Juan Jacobo es el arquitecto del concepto de soberanía popular. En El contrato social, una obra estruendosa escrita en tono apacible, propone la democracia absoluta bajo un régimen de monarquía absoluta, como era el reinado de Luis XV. El sentido contractual de la vida social que propone es racionalismo puro, en una aparente contradicción de este filósofo naturalista y sentimental. Al publicarse, El contrato social –que este año cumple dos y medio siglos– y el Emilio desataron un debate que aún palpita en el pecho de los hombres. La Sorbona y el Parlamento los condenaron y Juan Jacobo padeció exilio por ello.
La Enciclopedia nació destinada a influir en la fortuna de Francia y del mundo. Fue una como mecha para provocar la revolución. El Parlamento denunció la obra por atea, rebelde, corruptora de la juventud... ¿Compañeros de viaje de Juan Jacobo en esa empresa? Voltaire y Montesquieu, además de sus directivos: D´Alembert y Diderot, entre otros.
Primero admirador y más tarde adversario de Voltaire, comparte con él no sólo el tiempo sino la disputa en el corazón de los hombres: Rousseau es deísta, pesimista y sentimental, mientras que Voltaire es ateo, optimista y racional. Voltaire fue un reformador; un revolucionario Juan Jacobo. Por esos caprichos arduos de comprender, las influencias de ambos se combinaron para dar luz al espíritu contestatario, que desembocó en la Revolución francesa.
Es progenitor o ascendiente de variadas corrientes filosóficas y sociales, radicales todas. En términos actuales sería considerado un agitador, un subversivo (es éste el adjetivo del suplemento Hors-Série que le dedicó Le Monde, correspondiente a mayo-julio), un hereje a quien en vida no pocos debieron considerar un lunático. Muchos de sus contemporáneos lo detestaban y aun hoy no escasean las buenas conciencias que rechazan su ideario.

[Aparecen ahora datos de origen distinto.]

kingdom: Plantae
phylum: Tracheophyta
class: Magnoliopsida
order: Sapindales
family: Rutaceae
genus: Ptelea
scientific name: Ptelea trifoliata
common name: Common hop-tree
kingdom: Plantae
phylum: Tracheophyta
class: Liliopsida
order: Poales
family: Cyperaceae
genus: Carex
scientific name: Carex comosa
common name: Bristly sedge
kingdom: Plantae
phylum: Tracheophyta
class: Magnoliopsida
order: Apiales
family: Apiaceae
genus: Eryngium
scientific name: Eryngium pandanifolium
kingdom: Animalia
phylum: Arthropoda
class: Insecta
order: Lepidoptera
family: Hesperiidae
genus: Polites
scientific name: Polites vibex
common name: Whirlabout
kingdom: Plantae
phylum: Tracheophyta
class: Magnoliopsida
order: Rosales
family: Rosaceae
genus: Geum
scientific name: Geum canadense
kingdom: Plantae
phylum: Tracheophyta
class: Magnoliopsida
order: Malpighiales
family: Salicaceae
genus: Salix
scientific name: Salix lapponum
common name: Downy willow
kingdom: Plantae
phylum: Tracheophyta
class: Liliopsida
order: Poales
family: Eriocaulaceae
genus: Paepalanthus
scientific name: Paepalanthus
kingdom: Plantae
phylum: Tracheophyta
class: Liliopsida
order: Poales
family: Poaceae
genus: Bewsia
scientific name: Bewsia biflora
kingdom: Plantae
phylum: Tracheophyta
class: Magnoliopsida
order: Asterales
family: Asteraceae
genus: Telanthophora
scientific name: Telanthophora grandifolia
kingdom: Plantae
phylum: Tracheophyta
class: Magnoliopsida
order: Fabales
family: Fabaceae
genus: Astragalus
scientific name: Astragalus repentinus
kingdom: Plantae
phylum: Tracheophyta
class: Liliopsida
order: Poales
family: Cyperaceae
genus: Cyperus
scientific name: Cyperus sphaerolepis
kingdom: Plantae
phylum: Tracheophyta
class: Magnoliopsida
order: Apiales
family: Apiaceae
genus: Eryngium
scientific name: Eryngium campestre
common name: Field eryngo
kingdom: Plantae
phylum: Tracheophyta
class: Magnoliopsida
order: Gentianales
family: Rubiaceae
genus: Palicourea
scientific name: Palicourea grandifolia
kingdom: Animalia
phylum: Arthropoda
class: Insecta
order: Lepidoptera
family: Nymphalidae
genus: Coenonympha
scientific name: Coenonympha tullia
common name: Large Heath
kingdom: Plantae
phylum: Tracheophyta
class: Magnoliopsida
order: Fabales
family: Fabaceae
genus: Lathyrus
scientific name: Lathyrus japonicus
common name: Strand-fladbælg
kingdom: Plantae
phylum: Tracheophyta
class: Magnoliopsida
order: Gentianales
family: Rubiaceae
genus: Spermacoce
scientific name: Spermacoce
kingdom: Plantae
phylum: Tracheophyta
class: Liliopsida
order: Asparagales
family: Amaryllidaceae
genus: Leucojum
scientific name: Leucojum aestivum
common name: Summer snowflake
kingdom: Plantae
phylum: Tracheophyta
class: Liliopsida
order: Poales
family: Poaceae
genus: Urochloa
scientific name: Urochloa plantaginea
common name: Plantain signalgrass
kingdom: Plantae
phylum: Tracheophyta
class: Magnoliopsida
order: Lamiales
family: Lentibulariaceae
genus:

Desde la aparición de su Diccionario, sus ideas no han cesado de provocar debates. Charles Maurras lo detestaba, considerándolo un semihombre, en tanto que Michel Bakunin lo llamó el profeta del Estado doctrinario, el verdadero creador de la moderna reacción. Empero, Claude Levi-Strauss le rindió un tributo enorme hace medio siglo en la Universidad de Ginebra, al señalar que Juan Jacobo es el inventor de las ciencias del hombre.
Sin prisa y sin reposo, Juan Jacobo sigue su marcha. Ya sabemos que la inmortalidad es la culminación de una vida.